W Kaplicy MB Częstochowskiej są wystawione relikwie św. Maksymiliana Marii Kolbego, natomiast w Kaplicy Grobu Pańskiego znajdują się relikwie bł. Marii Luizy Merkert Założycielki Zgromadzenia Sióstr Elżbietanek. Korzystając z tego wielkiego daru możemy za ich wstawiennictwem polecać Bogu wszystkie nasze sprawy oraz intencje.
RELIKWIE ŚWIĘTEGO MAKSYMILIANA MARII KOLBEGO
15 sierpnia 2019 roku o godz. 12:00 w dniu uroczystego odpustu Wniebowzięcia Najświętszej Marii Panny zostały do naszego kościoła procesyjnie wniesione relikwie Świętego Maksymiliana Marii Kolbego. Zostały przywiezione przez rekolekcjonistę O. Radosława Tomczaka z Niepokalanowa.
„W tych obecnych trudnych czasach potrzeba nam coraz więcej ludzi, którzy by chcieli naśladować Św. Maksymiliana Marii Kolbego. A on w modlitwie do Najświętszej Marii Panny Niepokalanie Poczętej napisał takie słowa
Dozwól mi chwalić Cię, Panno Najświętsza.
Dozwól, bym własnym kosztem Cię chwalił.
Dozwól, bym dla Ciebie i tylko dla Ciebie żył, pracował, cierpiał, wyniszczył się i umarł.
Dozwól, bym do Ciebie cały świat przywiódł.
Dozwól, bym przyczynił się do jeszcze większego, do jak największego wyniesienia Ciebie.
Dozwól, bym Ci przyniósł taką chwałę, jakiej jeszcze nikt Ci nie przyniósł.
Dozwól, by inni w gorliwości o wywyższenie Ciebie mnie prześcigali, a ja ich, tak by w szlachetnym współzawodnictwie chwała Twoja wzrastała coraz głębiej, coraz szybciej, coraz potężniej, tak jak tego pragnie Ten, który Cię tak niewysłowienie ponad wszystkie istoty wyniósł.
W Tobie jednej bez porównania bardziej uwielbiony stał się Bóg niż we wszystkich świętych swoich.
Dla Ciebie stworzył Bóg świat. Dla Ciebie i mnie też Bóg do bytu powołał. Skądże mi to szczęście?
O, dozwól mi chwalić Cię, o Panno Najświętsza!
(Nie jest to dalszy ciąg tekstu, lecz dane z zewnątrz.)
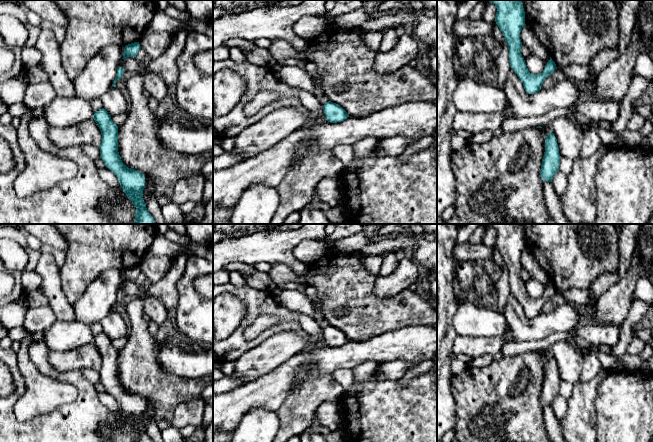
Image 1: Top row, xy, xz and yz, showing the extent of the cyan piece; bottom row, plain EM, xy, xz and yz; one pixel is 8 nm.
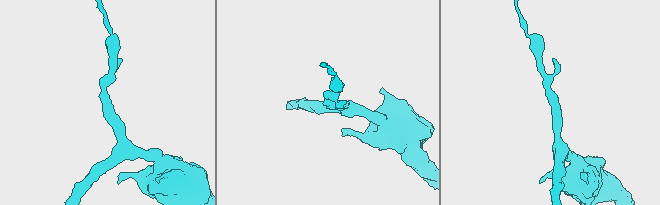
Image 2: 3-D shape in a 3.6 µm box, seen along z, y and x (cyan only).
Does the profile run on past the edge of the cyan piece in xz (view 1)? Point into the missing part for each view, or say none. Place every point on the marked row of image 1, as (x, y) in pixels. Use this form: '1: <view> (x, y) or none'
1: none

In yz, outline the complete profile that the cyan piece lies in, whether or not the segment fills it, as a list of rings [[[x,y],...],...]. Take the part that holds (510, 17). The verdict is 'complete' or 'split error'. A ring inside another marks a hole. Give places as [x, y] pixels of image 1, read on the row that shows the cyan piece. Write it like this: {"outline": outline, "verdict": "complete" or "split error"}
{"outline": [[[488,0],[496,8],[495,22],[502,32],[508,45],[510,67],[515,71],[524,89],[529,94],[535,94],[541,90],[546,77],[556,69],[556,64],[550,57],[545,68],[540,74],[532,74],[528,71],[525,60],[521,55],[522,42],[520,32],[525,24],[525,11],[521,0]]], "verdict": "complete"}

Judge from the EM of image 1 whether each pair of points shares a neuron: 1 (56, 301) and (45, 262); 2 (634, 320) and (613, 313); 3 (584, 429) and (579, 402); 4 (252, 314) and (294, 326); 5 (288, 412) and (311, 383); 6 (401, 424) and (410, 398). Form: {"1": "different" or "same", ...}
{"1": "same", "2": "different", "3": "same", "4": "same", "5": "same", "6": "same"}

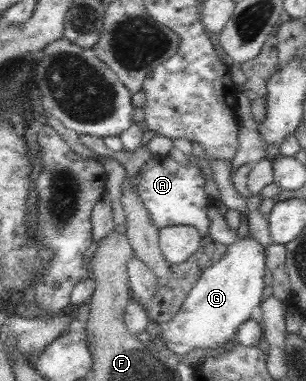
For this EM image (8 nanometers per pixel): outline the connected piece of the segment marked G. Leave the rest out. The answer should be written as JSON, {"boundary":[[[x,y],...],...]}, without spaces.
{"boundary":[[[251,234],[244,238],[237,237],[237,241],[227,245],[225,255],[201,273],[173,320],[158,324],[162,338],[166,342],[165,348],[179,355],[191,353],[194,348],[201,348],[208,353],[219,352],[225,344],[235,339],[239,326],[256,315],[264,298],[267,269],[266,248],[261,243],[257,243],[257,239]]]}

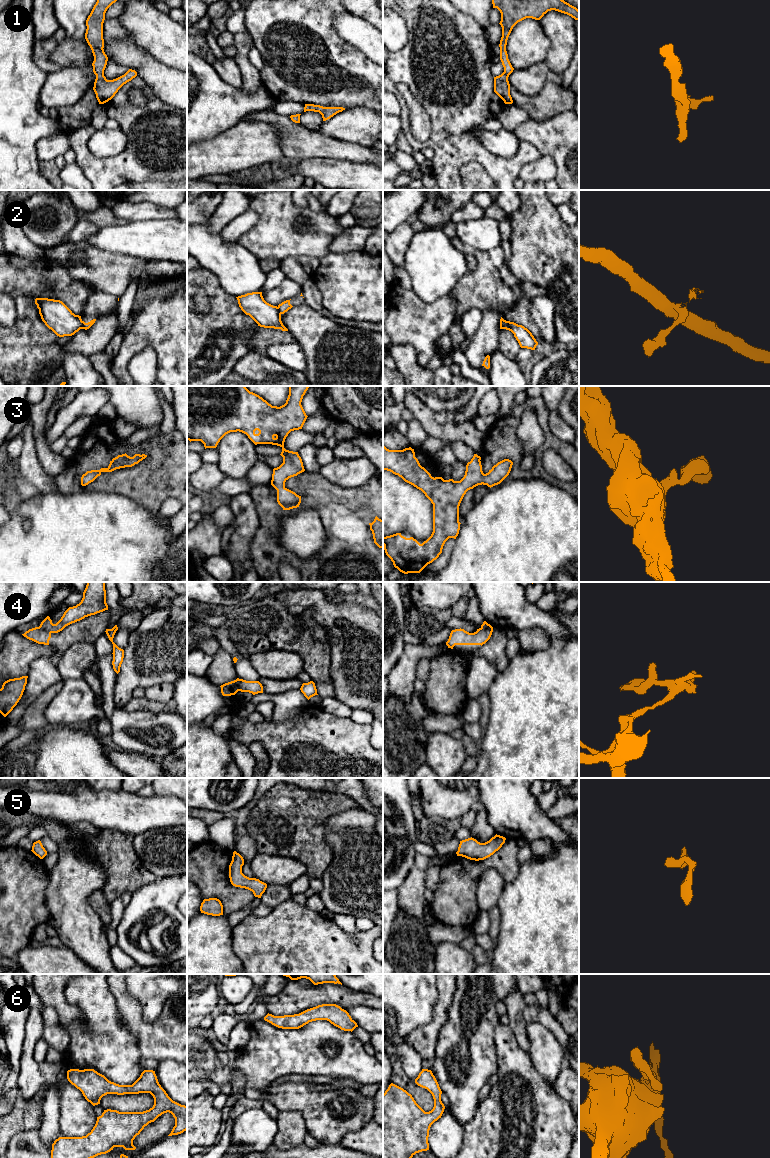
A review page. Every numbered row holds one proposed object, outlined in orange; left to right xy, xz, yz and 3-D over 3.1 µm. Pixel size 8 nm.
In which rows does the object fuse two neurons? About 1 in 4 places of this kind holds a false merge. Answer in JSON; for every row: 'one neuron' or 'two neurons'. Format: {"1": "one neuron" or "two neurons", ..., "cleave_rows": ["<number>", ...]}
{"1": "one neuron", "2": "two neurons", "3": "one neuron", "4": "two neurons", "5": "one neuron", "6": "one neuron", "cleave_rows": ["2", "4"]}

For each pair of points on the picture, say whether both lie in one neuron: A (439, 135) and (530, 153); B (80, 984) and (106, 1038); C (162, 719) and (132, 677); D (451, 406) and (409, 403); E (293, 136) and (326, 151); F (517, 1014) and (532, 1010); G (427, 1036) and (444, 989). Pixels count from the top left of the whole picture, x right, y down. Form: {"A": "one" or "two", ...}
{"A": "one", "B": "one", "C": "two", "D": "two", "E": "one", "F": "two", "G": "one"}

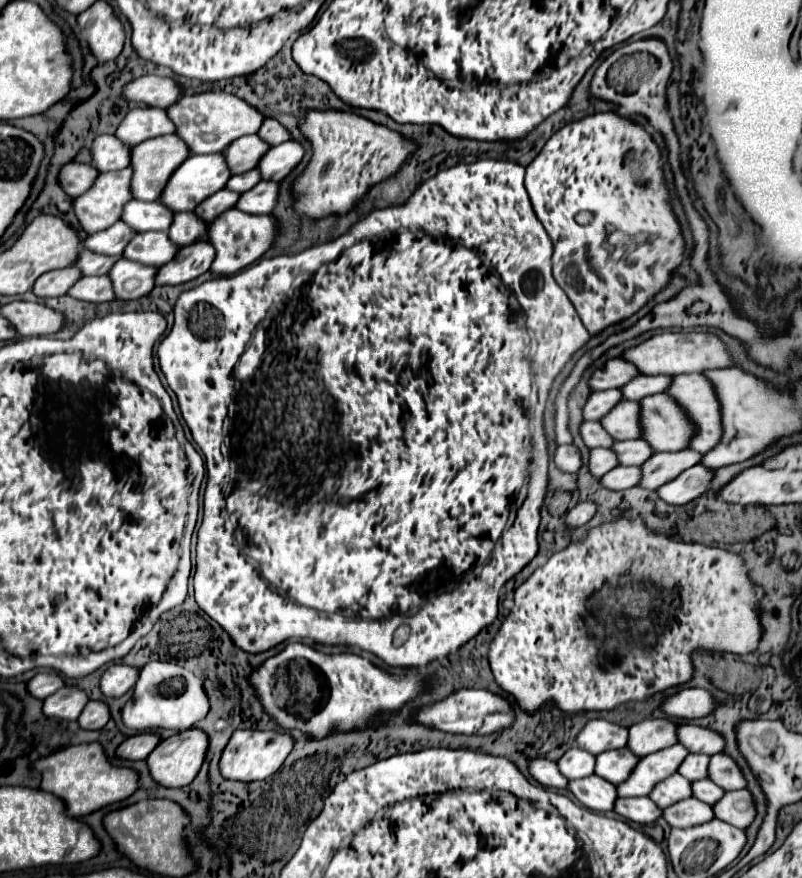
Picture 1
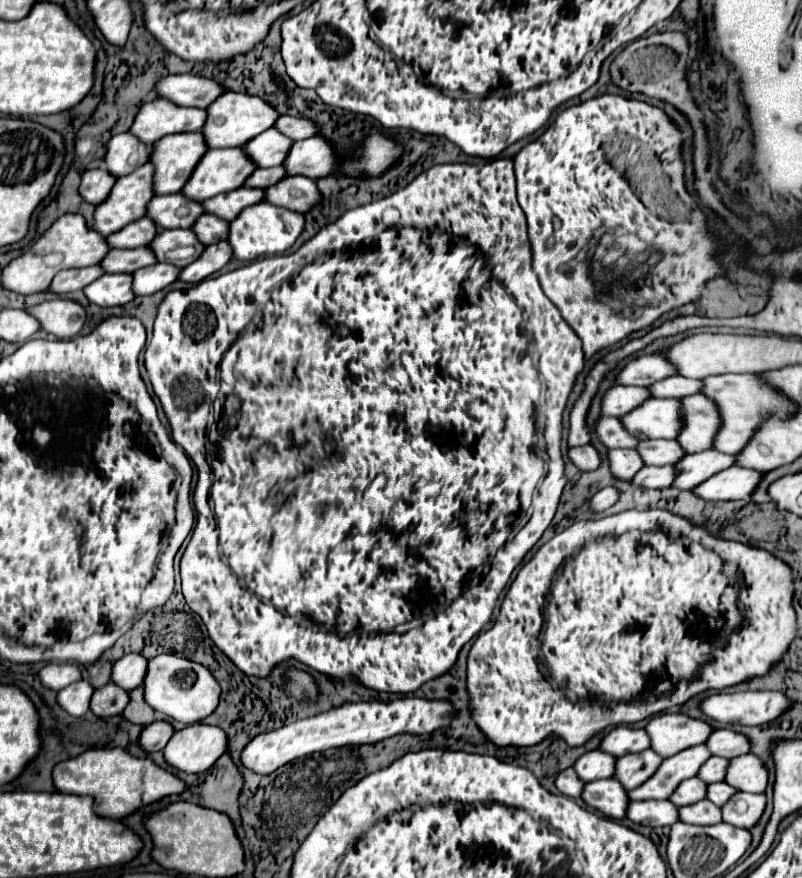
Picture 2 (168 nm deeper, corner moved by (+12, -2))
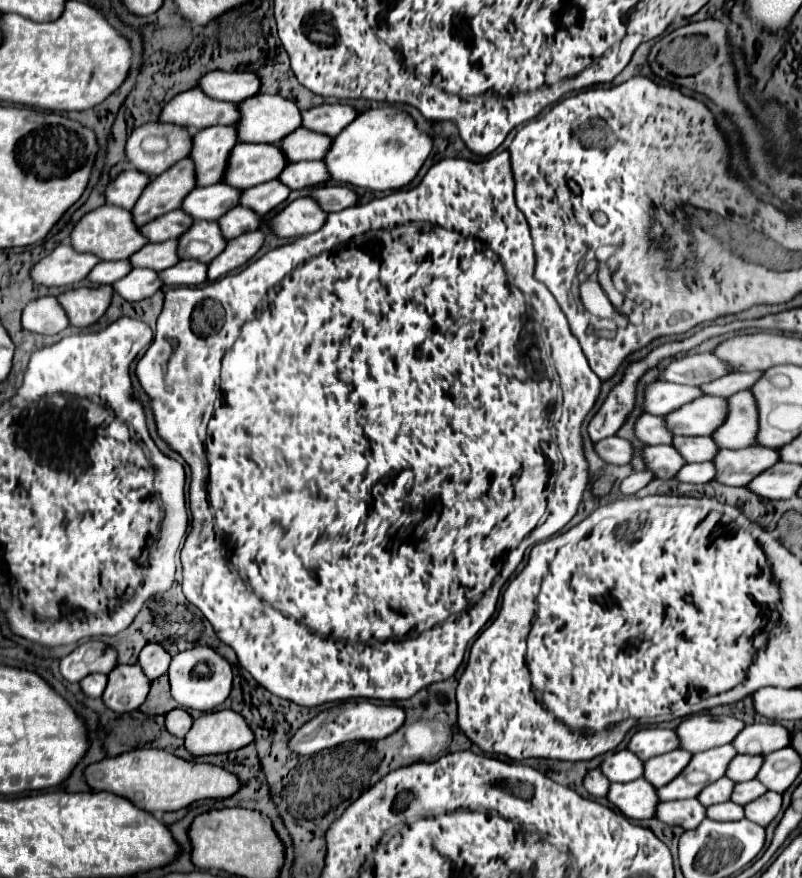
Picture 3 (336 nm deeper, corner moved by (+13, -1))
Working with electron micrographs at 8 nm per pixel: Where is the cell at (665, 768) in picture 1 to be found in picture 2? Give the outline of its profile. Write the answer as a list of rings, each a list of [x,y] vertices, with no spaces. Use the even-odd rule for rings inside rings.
[[[697,745],[665,759],[663,765],[647,783],[629,791],[631,799],[633,801],[669,799],[681,781],[691,779],[699,773],[699,765],[703,765],[707,757],[711,757],[711,751],[707,749],[707,745]]]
Relikwie te są pierwszego stopnia: jest to włos z brody Świętego Maksymiliana Marii Kolbego. Jest bardzo cenne, gdyż ciało świętego zostało spalone w krematorium w Oświęcimiu, a broda została zachowana tylko dlatego, że na potrzeby dokumentacji obozowej, wykonanie fotografii więźnia miało być pozbawione wszelkiego zarostu. Współbrat, który go ogolił roztropnie zarost zachował. Ojciec Maksymilian Maria Kolbe należy do najbardziej znanych na świecie polskich świętych, czczony jest nie tylko w Polsce, ale również w USA i Czechach. Św. Maksymilian to dużo więcej niż męczennik. Przede wszystkim wspaniały organizator. Był twórcą największego na świecie męskiego klasztoru. Niepokalanów liczył przed wojną 772 zakonników! Św. Maksymilian zaangażował się tak bardzo w swoją posługę. Po pierwsze ojciec Kolbe chciał być świętym, a po drugie chciał zdobyć cały świat dla Chrystusa przez Niepokalaną. To znaczy: wszelkimi dostępnymi i godziwymi środkami dotrzeć do człowieka i powiedzieć mu o Bożej miłości. Święty Maksymilian był doskonałym organizatorem, nowoczesnym apostołem, wykorzystującym środki przekazywania informacji, bardzo odważnym misjonarzem i gotowym na męczeństwo świadkiem Chrystusa, a więc patronem na dzisiejsze trudne czasy.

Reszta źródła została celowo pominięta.